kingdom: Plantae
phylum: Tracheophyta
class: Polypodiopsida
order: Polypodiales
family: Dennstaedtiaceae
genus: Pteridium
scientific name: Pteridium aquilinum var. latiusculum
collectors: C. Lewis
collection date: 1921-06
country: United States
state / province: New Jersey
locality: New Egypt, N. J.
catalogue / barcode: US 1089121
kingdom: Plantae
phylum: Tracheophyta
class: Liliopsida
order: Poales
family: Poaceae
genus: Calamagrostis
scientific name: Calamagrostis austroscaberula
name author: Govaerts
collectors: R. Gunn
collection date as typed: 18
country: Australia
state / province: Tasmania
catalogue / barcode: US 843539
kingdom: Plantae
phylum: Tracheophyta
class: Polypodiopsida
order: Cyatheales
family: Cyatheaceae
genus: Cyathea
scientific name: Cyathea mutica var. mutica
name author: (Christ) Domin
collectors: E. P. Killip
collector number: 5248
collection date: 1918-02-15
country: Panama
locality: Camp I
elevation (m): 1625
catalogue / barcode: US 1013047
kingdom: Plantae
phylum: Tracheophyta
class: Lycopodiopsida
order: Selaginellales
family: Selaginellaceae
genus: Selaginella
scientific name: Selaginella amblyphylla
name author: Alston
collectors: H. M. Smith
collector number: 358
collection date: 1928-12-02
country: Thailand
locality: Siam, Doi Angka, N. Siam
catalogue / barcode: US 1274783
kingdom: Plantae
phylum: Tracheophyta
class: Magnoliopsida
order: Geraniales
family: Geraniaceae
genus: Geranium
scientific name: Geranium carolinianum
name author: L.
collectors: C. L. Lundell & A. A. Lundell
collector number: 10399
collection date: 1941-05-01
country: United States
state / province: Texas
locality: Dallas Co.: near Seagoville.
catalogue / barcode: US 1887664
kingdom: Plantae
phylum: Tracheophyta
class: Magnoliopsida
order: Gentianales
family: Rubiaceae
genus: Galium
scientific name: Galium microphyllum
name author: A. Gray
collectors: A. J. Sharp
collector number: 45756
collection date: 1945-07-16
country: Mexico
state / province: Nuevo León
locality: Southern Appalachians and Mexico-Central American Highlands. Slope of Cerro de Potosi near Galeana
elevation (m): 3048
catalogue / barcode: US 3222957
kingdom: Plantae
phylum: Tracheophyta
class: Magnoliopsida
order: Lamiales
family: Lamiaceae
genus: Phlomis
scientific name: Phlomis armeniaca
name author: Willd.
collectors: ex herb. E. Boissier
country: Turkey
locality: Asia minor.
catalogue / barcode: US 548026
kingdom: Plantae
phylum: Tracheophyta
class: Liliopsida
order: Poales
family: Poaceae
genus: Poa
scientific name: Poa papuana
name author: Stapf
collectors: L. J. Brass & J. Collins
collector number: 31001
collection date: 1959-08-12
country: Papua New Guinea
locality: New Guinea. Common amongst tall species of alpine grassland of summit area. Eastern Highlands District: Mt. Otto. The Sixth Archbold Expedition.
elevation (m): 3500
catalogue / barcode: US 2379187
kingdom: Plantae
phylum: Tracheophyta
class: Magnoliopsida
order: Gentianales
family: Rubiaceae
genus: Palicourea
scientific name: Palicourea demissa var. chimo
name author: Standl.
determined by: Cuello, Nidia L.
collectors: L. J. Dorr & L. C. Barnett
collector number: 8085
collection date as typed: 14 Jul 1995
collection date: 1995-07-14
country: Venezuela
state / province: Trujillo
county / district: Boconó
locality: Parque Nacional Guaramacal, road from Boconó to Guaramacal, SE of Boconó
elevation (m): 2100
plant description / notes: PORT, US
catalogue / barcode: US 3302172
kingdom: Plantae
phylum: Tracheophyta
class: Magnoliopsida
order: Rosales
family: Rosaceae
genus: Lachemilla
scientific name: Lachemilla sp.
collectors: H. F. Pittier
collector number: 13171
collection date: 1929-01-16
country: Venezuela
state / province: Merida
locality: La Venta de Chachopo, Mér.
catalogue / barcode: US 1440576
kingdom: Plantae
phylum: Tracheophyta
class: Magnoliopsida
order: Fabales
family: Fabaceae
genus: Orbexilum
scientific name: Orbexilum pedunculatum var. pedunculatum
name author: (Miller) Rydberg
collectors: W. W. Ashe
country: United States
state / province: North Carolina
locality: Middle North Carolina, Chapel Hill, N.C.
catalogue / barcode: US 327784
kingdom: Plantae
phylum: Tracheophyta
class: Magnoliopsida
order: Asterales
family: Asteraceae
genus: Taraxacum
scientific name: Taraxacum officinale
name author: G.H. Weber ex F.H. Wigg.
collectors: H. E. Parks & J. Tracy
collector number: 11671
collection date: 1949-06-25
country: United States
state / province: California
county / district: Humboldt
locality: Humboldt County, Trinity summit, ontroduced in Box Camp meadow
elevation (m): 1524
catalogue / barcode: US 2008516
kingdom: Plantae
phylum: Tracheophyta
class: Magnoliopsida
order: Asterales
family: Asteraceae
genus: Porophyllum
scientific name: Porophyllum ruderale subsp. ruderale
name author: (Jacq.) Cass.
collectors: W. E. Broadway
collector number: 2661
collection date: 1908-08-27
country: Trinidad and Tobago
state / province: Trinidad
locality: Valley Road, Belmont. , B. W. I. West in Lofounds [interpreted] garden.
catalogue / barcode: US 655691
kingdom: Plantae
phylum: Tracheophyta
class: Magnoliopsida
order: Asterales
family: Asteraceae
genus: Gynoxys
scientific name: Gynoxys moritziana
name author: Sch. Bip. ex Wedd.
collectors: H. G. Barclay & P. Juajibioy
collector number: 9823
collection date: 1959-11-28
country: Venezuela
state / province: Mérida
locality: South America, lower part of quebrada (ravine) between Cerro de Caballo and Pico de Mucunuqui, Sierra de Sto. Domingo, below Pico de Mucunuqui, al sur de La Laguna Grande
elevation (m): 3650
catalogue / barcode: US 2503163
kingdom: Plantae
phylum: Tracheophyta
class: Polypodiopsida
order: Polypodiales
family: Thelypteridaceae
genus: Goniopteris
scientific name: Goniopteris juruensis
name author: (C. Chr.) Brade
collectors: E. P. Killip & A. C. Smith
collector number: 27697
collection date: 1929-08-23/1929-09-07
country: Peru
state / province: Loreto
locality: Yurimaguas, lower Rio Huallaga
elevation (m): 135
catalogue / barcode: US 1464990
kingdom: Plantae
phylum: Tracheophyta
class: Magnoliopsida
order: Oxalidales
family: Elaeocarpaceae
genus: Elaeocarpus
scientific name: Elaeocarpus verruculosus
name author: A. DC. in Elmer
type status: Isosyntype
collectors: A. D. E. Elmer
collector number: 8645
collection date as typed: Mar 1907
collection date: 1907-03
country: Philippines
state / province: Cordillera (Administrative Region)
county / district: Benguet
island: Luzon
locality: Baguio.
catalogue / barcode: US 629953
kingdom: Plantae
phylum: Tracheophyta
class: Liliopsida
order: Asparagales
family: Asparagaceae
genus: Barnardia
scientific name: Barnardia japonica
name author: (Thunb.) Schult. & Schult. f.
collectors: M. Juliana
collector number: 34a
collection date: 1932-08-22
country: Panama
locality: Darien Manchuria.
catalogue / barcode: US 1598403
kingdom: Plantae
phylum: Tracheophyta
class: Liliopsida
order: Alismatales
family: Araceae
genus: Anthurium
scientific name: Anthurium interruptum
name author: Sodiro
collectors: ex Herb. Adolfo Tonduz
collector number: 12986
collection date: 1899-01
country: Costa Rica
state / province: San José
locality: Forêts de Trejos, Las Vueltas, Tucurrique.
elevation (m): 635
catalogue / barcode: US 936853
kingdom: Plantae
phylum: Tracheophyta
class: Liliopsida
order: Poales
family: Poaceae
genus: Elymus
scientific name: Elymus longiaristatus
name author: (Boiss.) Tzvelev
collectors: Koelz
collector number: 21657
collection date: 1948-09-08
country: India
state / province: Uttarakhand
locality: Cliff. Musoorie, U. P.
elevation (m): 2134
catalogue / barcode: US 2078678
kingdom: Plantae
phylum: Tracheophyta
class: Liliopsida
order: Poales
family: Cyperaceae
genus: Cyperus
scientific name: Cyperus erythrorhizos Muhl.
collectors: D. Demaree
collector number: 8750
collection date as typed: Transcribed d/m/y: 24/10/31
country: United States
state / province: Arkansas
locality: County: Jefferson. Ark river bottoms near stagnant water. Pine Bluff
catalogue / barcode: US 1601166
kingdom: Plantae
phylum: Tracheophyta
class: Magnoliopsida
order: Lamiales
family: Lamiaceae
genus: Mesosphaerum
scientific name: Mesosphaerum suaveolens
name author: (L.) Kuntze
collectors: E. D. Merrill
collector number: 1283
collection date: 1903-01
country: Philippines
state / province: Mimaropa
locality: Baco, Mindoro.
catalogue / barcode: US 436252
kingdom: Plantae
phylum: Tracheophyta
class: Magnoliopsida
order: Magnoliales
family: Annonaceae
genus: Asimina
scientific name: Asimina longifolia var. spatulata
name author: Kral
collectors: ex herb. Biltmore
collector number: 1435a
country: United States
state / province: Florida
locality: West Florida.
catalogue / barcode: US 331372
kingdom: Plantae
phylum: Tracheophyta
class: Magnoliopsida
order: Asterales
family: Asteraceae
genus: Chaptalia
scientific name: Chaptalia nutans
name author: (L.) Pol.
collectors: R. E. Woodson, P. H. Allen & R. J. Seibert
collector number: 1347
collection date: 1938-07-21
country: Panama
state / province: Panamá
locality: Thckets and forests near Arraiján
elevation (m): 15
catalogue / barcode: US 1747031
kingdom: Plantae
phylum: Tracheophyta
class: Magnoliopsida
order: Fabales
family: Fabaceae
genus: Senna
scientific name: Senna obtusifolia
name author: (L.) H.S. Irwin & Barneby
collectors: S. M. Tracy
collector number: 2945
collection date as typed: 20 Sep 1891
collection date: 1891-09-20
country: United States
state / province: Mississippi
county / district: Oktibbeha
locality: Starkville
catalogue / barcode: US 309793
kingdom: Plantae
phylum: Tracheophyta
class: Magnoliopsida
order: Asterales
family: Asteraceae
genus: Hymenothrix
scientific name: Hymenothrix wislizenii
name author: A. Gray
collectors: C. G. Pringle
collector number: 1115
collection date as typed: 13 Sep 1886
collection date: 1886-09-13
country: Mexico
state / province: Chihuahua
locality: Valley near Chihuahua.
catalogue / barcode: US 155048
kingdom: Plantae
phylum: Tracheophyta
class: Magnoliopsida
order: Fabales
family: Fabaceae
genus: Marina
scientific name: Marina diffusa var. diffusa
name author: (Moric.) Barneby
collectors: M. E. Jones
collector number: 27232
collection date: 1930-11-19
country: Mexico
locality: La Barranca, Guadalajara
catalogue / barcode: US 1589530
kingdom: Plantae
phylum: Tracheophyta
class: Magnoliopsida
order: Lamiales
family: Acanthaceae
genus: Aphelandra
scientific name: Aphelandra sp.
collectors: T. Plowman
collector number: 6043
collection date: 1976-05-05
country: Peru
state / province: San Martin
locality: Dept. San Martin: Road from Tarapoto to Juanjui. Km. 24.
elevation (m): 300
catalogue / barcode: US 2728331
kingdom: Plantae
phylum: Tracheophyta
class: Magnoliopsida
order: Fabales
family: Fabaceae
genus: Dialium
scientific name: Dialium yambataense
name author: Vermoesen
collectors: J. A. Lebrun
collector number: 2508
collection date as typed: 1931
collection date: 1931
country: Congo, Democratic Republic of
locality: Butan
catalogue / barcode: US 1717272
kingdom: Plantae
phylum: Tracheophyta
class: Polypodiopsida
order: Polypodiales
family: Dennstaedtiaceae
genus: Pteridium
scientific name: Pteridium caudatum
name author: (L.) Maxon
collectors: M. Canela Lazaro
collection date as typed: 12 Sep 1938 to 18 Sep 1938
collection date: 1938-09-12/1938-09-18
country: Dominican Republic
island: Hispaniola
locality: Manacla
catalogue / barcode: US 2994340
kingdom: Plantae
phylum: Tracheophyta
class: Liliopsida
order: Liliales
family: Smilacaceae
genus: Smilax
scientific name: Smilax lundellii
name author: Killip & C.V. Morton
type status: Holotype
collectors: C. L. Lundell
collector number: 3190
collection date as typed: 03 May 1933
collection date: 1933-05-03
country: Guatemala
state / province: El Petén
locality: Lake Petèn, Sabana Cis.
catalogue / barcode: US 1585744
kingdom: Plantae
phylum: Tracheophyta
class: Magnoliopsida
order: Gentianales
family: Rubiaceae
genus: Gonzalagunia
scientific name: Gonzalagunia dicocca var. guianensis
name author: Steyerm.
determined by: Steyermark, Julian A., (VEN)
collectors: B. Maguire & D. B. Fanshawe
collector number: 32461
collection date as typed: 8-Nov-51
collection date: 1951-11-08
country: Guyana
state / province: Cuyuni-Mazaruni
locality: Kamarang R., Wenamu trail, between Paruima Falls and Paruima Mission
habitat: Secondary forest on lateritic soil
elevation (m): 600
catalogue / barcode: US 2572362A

TASK TO CARRY OUT - Reproduce word for word the stretch of the listing above from the line containing "collectors: M. Juliana" through the line containing "collectors: ex Herb. Adolfo Tonduz", including both of those lines.

FULL SOLUTION -
collectors: M. Juliana
collector number: 34a
collection date: 1932-08-22
country: Panama
locality: Darien Manchuria.
catalogue / barcode: US 1598403
kingdom: Plantae
phylum: Tracheophyta
class: Liliopsida
order: Alismatales
family: Araceae
genus: Anthurium
scientific name: Anthurium interruptum
name author: Sodiro
collectors: ex Herb. Adolfo Tonduz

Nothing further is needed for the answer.